- [ABOUT THIS TASK]: What do the lines say from the start of the entries through the one containing "April 2, 2026"? Repeat them exactly.
··· RECORD EXTRACTS ···
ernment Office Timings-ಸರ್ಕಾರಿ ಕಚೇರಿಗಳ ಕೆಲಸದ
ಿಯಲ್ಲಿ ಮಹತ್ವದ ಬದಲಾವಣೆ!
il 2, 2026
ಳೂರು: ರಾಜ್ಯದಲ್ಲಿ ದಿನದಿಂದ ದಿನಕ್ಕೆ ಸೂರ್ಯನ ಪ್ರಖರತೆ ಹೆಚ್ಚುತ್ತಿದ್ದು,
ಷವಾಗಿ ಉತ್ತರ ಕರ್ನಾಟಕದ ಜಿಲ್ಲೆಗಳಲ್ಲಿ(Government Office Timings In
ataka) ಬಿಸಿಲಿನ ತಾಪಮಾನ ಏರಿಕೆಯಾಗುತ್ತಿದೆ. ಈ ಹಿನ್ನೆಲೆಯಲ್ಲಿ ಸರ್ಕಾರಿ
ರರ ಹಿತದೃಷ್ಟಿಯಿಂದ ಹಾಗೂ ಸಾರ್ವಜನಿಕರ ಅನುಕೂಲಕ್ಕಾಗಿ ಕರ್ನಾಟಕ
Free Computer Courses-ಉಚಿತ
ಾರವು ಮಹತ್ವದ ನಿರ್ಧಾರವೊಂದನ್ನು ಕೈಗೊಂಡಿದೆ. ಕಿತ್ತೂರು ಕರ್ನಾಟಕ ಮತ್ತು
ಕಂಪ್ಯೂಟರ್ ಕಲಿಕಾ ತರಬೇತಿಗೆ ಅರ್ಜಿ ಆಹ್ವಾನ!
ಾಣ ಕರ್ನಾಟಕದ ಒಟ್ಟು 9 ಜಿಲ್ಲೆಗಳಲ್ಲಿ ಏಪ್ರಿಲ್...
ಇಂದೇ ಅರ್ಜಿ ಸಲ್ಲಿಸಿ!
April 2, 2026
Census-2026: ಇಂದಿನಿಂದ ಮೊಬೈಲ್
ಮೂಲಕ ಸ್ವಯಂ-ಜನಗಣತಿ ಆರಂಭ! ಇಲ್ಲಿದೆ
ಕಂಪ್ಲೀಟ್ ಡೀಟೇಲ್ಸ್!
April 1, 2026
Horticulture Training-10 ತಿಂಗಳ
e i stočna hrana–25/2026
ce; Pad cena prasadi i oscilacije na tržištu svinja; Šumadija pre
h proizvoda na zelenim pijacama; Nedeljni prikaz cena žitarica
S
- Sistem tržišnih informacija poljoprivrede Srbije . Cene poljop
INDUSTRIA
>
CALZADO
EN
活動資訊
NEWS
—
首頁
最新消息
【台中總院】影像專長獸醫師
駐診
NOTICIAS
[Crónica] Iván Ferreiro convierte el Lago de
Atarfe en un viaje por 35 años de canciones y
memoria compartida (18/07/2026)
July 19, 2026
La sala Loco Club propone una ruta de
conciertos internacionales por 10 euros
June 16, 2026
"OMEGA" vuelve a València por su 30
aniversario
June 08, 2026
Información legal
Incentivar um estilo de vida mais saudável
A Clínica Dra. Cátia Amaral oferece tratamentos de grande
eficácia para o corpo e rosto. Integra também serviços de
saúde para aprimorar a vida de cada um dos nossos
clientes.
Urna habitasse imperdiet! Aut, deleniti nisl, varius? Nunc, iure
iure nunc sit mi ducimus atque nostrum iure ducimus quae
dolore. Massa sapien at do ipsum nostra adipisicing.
···
- [RESPONSE]:
ernment Office Timings-ಸರ್ಕಾರಿ ಕಚೇರಿಗಳ ಕೆಲಸದ
ಿಯಲ್ಲಿ ಮಹತ್ವದ ಬದಲಾವಣೆ!
il 2, 2026
ಳೂರು: ರಾಜ್ಯದಲ್ಲಿ ದಿನದಿಂದ ದಿನಕ್ಕೆ ಸೂರ್ಯನ ಪ್ರಖರತೆ ಹೆಚ್ಚುತ್ತಿದ್ದು,
ಷವಾಗಿ ಉತ್ತರ ಕರ್ನಾಟಕದ ಜಿಲ್ಲೆಗಳಲ್ಲಿ(Government Office Timings In
ataka) ಬಿಸಿಲಿನ ತಾಪಮಾನ ಏರಿಕೆಯಾಗುತ್ತಿದೆ. ಈ ಹಿನ್ನೆಲೆಯಲ್ಲಿ ಸರ್ಕಾರಿ
ರರ ಹಿತದೃಷ್ಟಿಯಿಂದ ಹಾಗೂ ಸಾರ್ವಜನಿಕರ ಅನುಕೂಲಕ್ಕಾಗಿ ಕರ್ನಾಟಕ
Free Computer Courses-ಉಚಿತ
ಾರವು ಮಹತ್ವದ ನಿರ್ಧಾರವೊಂದನ್ನು ಕೈಗೊಂಡಿದೆ. ಕಿತ್ತೂರು ಕರ್ನಾಟಕ ಮತ್ತು
ಕಂಪ್ಯೂಟರ್ ಕಲಿಕಾ ತರಬೇತಿಗೆ ಅರ್ಜಿ ಆಹ್ವಾನ!
ಾಣ ಕರ್ನಾಟಕದ ಒಟ್ಟು 9 ಜಿಲ್ಲೆಗಳಲ್ಲಿ ಏಪ್ರಿಲ್...
ಇಂದೇ ಅರ್ಜಿ ಸಲ್ಲಿಸಿ!
April 2, 2026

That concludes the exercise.